The Governor, while launching the tricycles and buses, said the decision should not be seen as punitive but as a bold step to save lives on the roads. “We are tired of losing precious lives in avoidable road crashes involving motorcycles in different parts of the state.
The decision should not be misunderstood as a punitive measure to deny people their means of livelihood but rather as a necessary step aimed at ensuring the safety of lives on our roads,” the Governor remarked. He did not stop there. “Besides reducing youth unemployment and poverty in the state and also improving the socio-economic lives of the people, it is also aimed at addressing some of the security challenges in the state,” he added.
Each of the tricycles was purchased at N624,700 but sold at the subsidized rate of N400,000 only to beneficiaries and payable in 18 months from date of allocation just as the Governor called on the beneficiaries to ensure prompt payment and ensure that all the safety measures are observed in order to give room for others to benefit.

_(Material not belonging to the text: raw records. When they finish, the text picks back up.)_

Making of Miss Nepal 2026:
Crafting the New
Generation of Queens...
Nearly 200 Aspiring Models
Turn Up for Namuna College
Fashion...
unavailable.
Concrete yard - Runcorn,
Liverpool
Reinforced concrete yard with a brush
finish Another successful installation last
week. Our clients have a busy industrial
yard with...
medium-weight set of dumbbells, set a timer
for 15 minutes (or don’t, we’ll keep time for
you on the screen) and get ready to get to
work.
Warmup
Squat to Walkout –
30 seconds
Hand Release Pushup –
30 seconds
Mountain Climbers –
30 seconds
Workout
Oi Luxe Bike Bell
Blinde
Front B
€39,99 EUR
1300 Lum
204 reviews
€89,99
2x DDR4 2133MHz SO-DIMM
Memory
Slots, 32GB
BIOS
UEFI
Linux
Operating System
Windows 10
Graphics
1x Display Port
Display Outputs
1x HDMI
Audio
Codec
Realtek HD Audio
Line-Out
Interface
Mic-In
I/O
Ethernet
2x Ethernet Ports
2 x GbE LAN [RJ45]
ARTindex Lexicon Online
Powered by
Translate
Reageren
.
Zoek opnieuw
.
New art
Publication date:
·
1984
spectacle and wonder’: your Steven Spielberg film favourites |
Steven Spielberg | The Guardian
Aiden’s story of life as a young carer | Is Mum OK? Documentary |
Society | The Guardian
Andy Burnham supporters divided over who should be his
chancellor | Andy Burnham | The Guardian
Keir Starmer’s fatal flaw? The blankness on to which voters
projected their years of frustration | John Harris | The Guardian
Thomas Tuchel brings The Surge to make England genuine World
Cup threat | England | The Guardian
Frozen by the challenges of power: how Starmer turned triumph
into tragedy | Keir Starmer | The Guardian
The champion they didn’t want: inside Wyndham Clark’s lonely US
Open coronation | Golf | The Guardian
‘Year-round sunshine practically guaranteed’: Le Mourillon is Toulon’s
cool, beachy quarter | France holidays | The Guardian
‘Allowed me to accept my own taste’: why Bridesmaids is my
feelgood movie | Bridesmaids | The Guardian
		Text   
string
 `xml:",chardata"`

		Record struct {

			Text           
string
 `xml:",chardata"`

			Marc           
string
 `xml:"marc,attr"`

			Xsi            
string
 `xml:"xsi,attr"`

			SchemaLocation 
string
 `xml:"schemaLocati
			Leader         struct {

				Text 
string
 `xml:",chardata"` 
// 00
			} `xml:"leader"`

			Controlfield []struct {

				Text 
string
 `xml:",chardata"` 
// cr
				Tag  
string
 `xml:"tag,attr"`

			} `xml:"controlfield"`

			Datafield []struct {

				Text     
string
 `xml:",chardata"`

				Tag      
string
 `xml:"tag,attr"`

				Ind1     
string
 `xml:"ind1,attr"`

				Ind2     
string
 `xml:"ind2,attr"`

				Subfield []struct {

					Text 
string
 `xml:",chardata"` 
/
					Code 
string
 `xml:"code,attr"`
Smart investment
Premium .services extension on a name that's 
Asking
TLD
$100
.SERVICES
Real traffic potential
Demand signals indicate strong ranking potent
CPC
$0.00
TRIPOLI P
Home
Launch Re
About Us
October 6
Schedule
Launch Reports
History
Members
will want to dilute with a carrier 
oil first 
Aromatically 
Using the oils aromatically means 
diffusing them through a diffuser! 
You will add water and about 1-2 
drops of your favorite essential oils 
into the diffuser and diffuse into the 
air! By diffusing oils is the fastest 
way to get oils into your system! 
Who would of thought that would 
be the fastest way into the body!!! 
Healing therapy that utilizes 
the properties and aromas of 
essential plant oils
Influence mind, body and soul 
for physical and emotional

State chairman of ACCOMORAN, Alhaji Musa Ishaku, in an interview, said though the restriction of their movement by the state government last year was first misunderstood and seen as punitive, but it later came to be accepted as a good step taken by government to fight crime as well as identify and separate his members from the fake riders who are only out to perpetrate crime.
Ishaku, however, lamented that out of the officially registered 9000 Okada riders in Minna, only 300 will be gainfully engaged with the initial delivery of only 300 tricycles out of the promised 1000, leaving a shortfall of 8,700 riders.